Learn more about this tea here.
This World Bird Sanctuary Tea Blend from Trail Lodge Tea is an interesting blend. The aroma of the dry leaf is earthy and slightly smoky, with hints of flower and fruit. The brewed tea smells a little less smoky, but maintains its earthy, floral, and fruity fragrance. I still am picking up on hints of smoke, but, they are very distant.
Because this is a black and green tea leaf blend, I used a lower temperature to steep the tea, opting for a 185°F temperature and a 2.5 minute brew time. The flavor is primarily a black tea taste … earthy, somewhat sweet, with floral notes. It has a moderate astringency to it.
The green tea is not as noticeable as the black tea … but, where it is noticed is in the body … it is not quite as heavily bodied as a tea comprised of only black tea. It is still certainly what I’d consider a full-bodied tea, but it is not quite as hefty as, say, a straight up Assam or even a straight up Ceylon. There is also a vegetative note to this that is more noticeable as I continue to sip that is definitely ‘green tea-like’.
Trail Lodge Tea does not elaborate on the flavoring that is used to create this blend, but as I continue to sip, a definite fruit note seems to emerge … it tastes peach-y … or possibly apricot-peach-y.
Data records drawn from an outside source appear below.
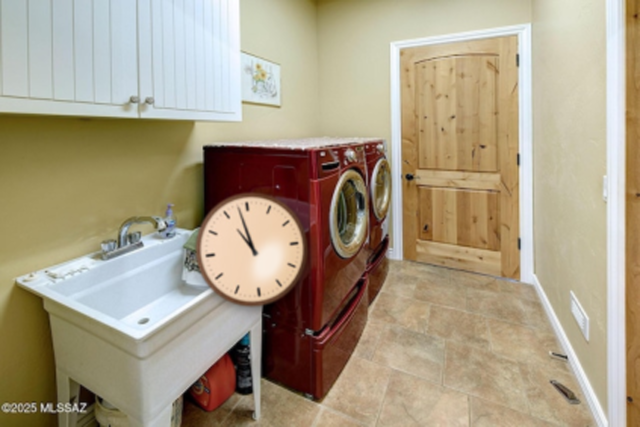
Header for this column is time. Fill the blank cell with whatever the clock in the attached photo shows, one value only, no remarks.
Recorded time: 10:58
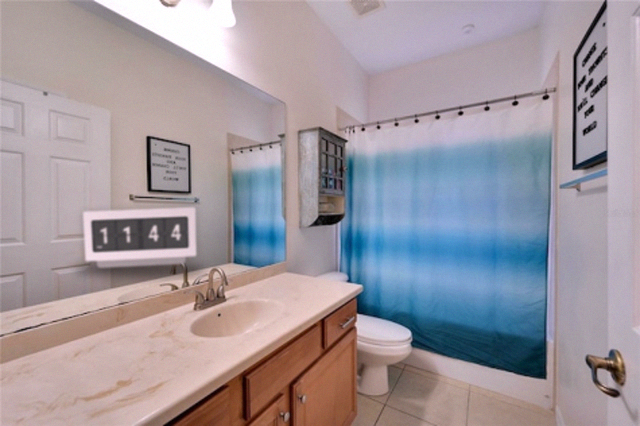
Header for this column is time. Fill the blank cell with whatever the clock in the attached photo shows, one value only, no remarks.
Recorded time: 11:44
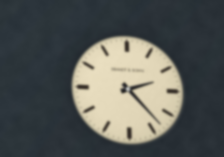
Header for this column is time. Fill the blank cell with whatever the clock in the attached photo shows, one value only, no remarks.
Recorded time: 2:23
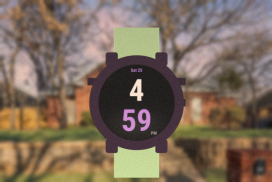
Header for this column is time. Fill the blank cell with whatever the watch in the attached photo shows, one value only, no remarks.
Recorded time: 4:59
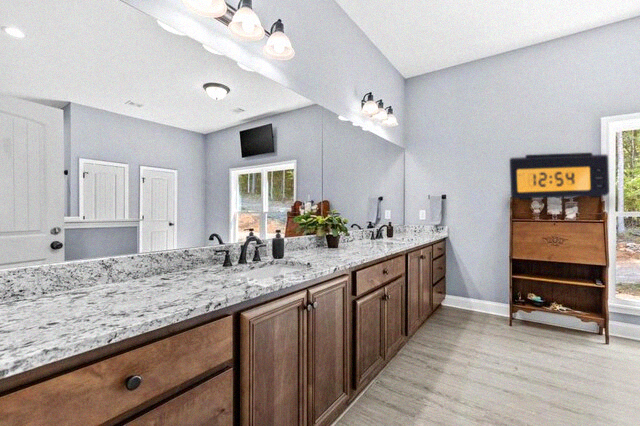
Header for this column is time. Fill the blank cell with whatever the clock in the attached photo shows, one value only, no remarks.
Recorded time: 12:54
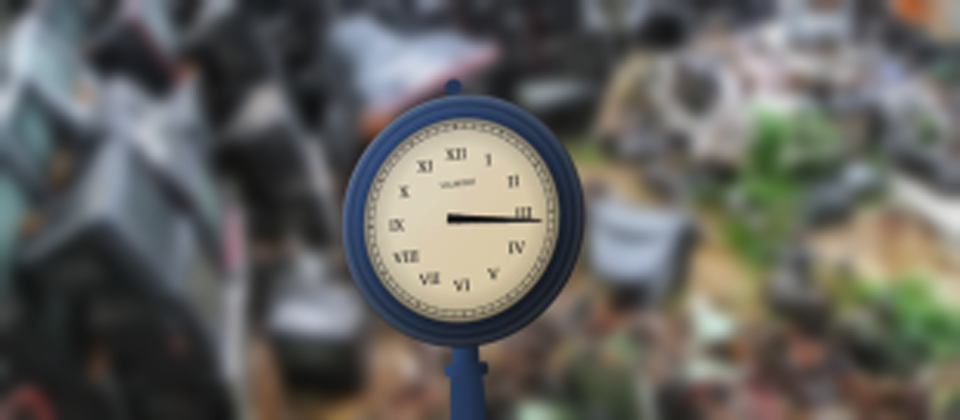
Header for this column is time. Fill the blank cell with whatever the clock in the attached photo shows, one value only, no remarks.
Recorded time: 3:16
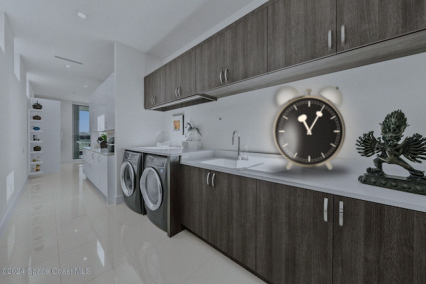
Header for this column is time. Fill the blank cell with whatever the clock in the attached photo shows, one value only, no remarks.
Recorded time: 11:05
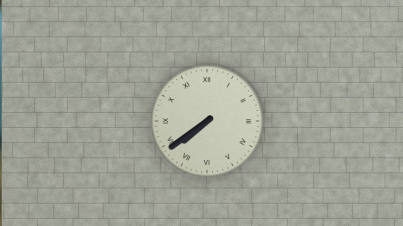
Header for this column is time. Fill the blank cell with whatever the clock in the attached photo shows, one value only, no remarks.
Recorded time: 7:39
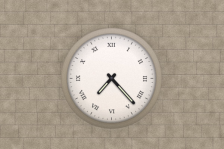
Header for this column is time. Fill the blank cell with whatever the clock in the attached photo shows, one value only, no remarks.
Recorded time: 7:23
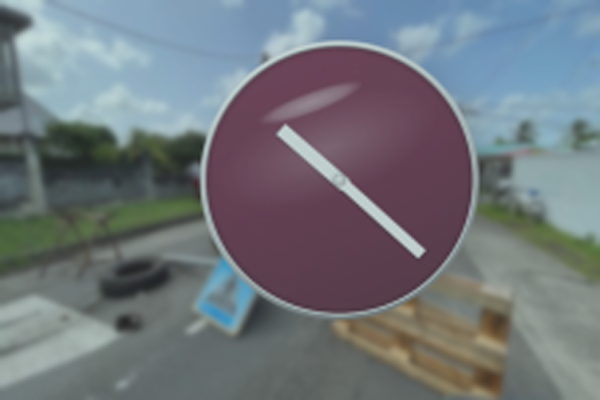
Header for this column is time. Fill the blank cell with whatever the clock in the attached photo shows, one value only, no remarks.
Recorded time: 10:22
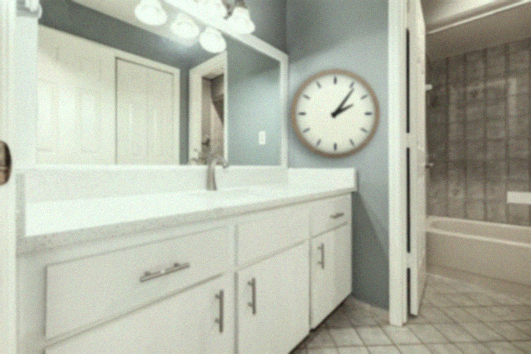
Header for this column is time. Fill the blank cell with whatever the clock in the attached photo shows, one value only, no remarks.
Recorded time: 2:06
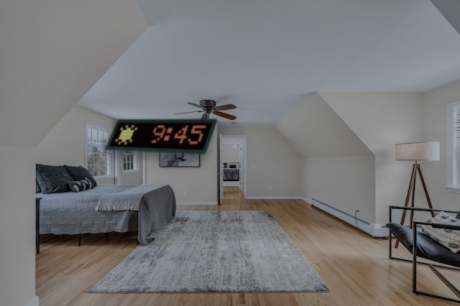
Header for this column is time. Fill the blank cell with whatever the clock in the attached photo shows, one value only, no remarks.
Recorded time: 9:45
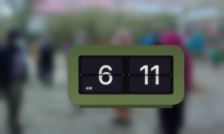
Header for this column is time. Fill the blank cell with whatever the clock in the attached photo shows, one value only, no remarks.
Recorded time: 6:11
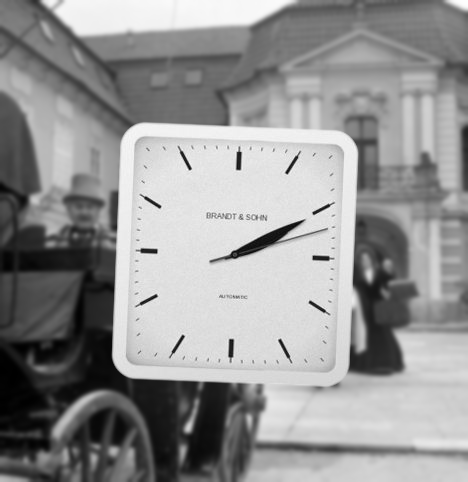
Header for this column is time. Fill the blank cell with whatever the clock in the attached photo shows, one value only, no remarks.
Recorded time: 2:10:12
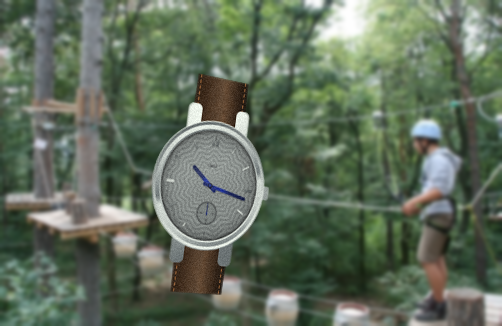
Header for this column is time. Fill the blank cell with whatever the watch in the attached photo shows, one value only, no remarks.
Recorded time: 10:17
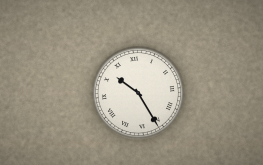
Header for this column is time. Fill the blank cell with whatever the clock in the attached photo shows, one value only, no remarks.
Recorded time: 10:26
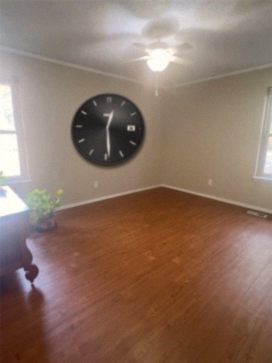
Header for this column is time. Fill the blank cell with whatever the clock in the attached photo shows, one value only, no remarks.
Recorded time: 12:29
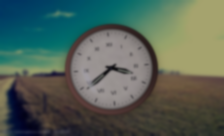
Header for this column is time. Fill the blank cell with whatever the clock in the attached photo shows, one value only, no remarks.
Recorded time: 3:39
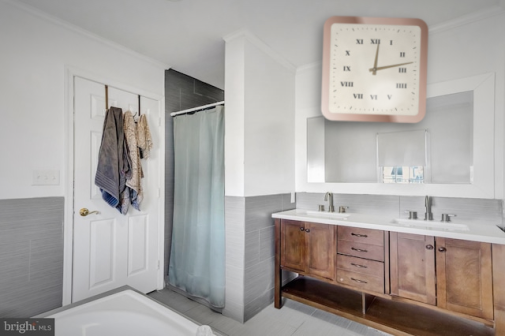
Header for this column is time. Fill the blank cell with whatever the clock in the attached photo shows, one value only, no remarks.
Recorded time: 12:13
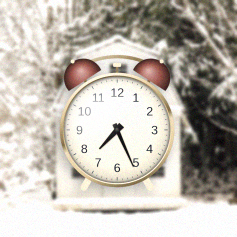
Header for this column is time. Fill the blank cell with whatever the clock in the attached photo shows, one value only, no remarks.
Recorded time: 7:26
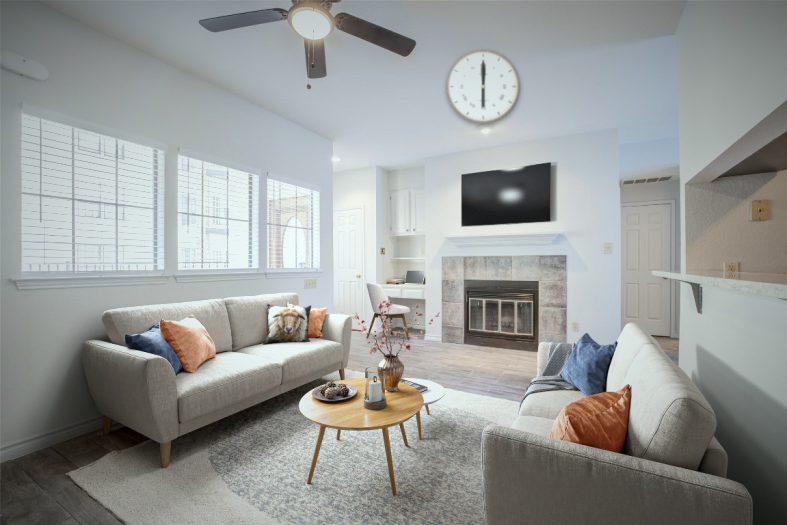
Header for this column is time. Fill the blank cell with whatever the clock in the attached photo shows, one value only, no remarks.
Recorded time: 6:00
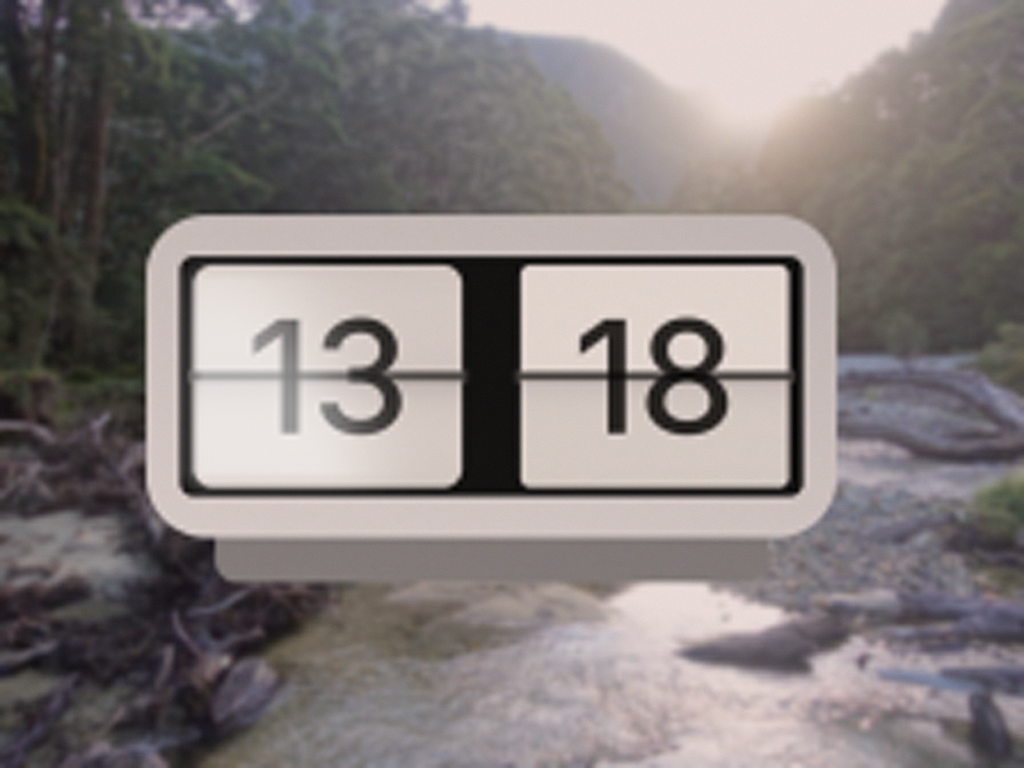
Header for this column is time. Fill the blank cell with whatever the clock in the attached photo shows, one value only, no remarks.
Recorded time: 13:18
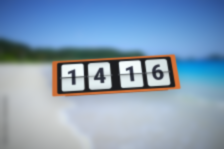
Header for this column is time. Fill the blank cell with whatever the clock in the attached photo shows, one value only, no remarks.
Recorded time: 14:16
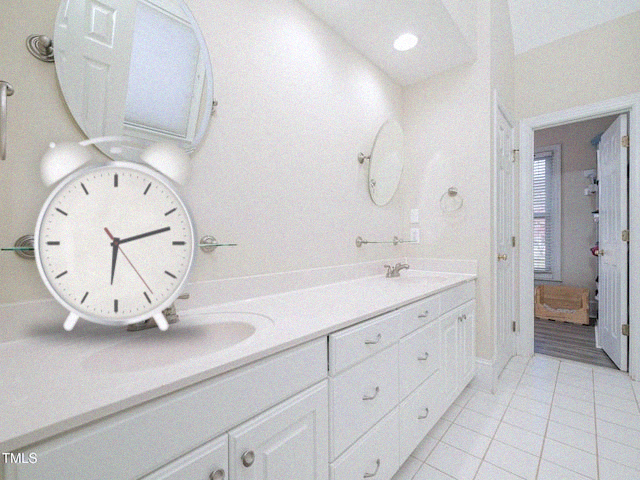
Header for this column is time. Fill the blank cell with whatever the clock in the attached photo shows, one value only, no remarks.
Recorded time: 6:12:24
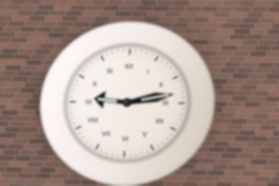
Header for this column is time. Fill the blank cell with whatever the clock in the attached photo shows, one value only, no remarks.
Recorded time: 9:13
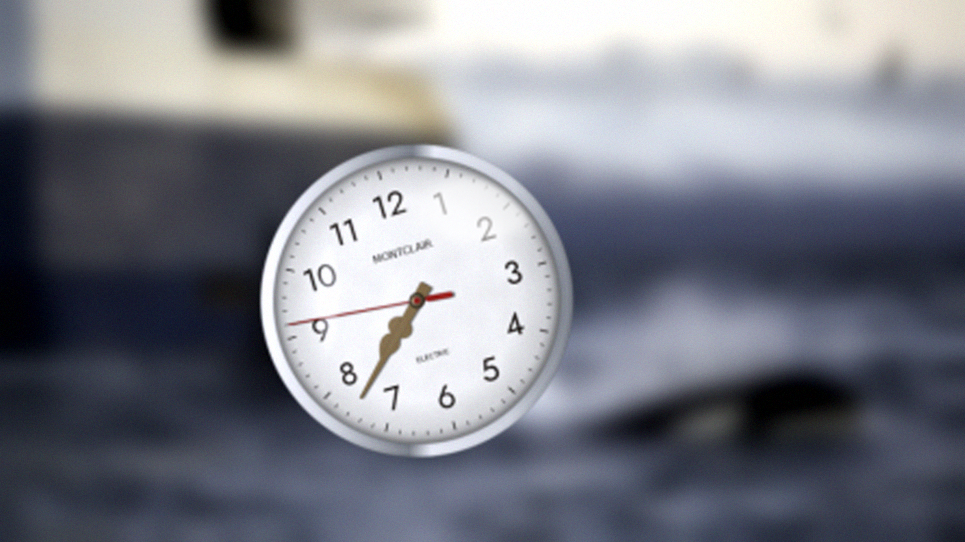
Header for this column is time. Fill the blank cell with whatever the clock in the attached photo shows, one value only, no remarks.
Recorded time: 7:37:46
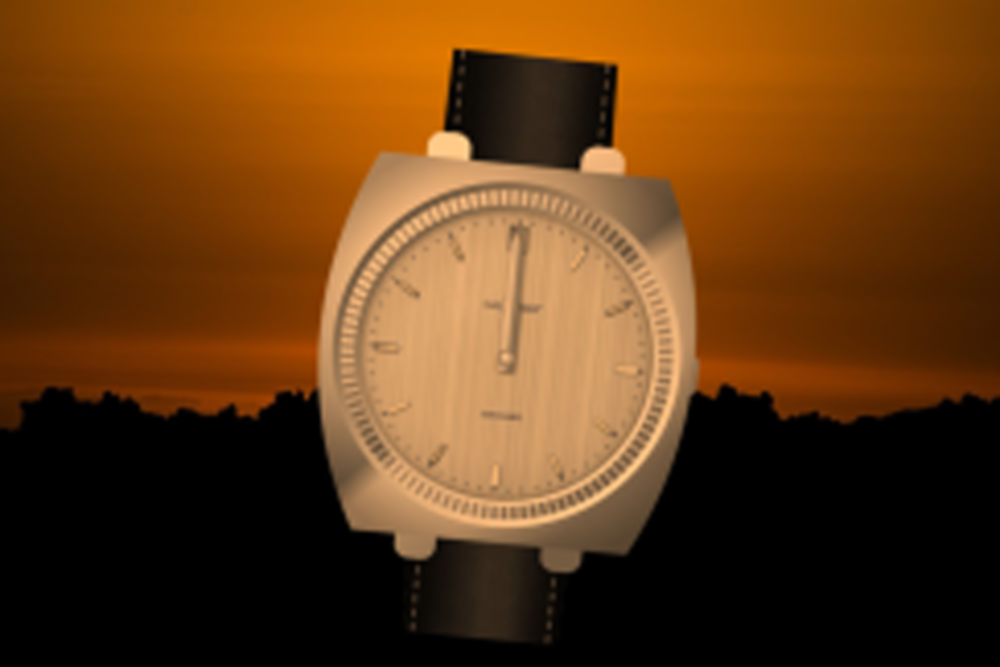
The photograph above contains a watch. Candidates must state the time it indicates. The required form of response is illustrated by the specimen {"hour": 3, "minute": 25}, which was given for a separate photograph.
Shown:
{"hour": 12, "minute": 0}
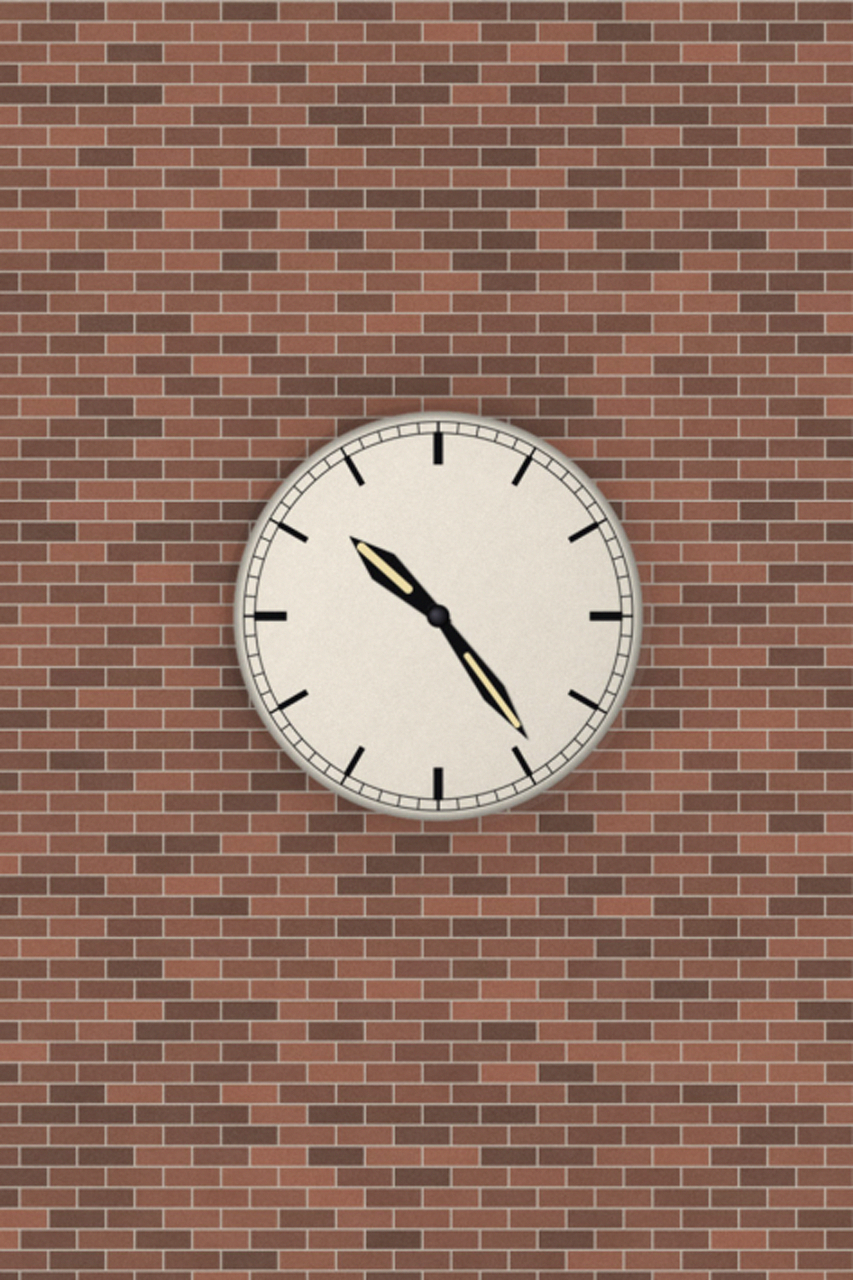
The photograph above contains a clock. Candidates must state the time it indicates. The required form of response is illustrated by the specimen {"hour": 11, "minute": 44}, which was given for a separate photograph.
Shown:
{"hour": 10, "minute": 24}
It is sweet and quite lovely, actually. I like that the flavor here isn’t overdone. It is mild and allows the blend of black and green teas to be the focus.
The floral notes here are delicate, which isn’t surprising to me, as I tend to find both Cornflowers and Safflower petals to be very mild petals and are often used not so much to flavor a tea but rather, to color the blend with some visual appeal. And these petals certainly do that … and they do add just a hint of floral taste to the cup too.
This one is especially good as an iced tea!